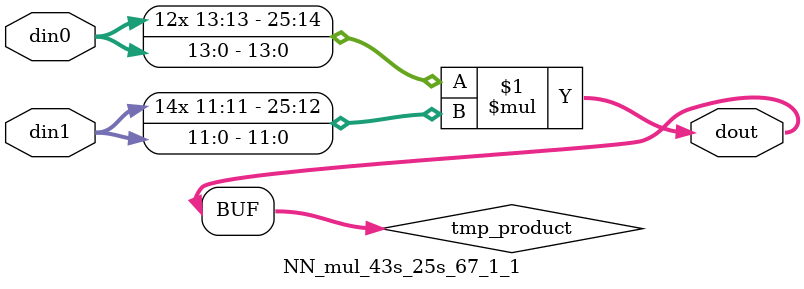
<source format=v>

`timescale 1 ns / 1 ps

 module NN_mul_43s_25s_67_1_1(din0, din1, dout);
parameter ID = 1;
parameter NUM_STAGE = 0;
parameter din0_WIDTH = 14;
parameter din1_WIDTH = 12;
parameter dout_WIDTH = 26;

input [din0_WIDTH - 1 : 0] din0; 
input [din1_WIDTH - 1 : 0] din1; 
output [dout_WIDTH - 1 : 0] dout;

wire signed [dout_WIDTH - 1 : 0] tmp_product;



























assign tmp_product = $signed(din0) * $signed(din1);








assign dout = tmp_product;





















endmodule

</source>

==

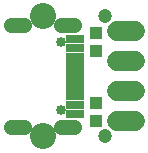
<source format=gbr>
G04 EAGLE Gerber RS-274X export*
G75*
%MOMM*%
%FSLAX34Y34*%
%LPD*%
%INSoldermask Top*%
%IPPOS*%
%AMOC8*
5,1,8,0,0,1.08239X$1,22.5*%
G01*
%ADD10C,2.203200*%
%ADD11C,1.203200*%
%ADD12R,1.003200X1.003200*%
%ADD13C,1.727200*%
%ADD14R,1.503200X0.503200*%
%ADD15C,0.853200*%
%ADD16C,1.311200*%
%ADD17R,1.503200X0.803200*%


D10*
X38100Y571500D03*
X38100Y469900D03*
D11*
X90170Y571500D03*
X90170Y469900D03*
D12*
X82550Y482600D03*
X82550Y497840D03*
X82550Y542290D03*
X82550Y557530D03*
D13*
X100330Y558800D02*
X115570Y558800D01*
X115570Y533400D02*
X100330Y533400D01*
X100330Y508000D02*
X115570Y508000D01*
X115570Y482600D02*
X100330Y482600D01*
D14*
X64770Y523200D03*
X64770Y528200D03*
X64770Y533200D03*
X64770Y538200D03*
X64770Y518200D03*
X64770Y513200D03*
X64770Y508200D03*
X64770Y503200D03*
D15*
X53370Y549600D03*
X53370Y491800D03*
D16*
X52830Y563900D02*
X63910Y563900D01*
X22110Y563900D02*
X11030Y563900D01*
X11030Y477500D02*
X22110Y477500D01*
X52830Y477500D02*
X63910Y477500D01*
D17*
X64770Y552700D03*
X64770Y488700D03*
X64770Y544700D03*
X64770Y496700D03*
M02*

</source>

--

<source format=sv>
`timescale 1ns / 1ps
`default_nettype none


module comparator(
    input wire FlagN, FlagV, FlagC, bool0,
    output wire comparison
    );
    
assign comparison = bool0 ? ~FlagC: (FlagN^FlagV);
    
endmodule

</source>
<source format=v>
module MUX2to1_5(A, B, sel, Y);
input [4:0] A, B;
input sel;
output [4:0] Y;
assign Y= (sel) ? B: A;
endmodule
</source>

PROBLEM STATEMENT: Copy every line of the material above in which the string "timescale" can be found.

FINAL ANSWER:
`timescale 1 ns / 1 ps
`timescale 1ns / 1ps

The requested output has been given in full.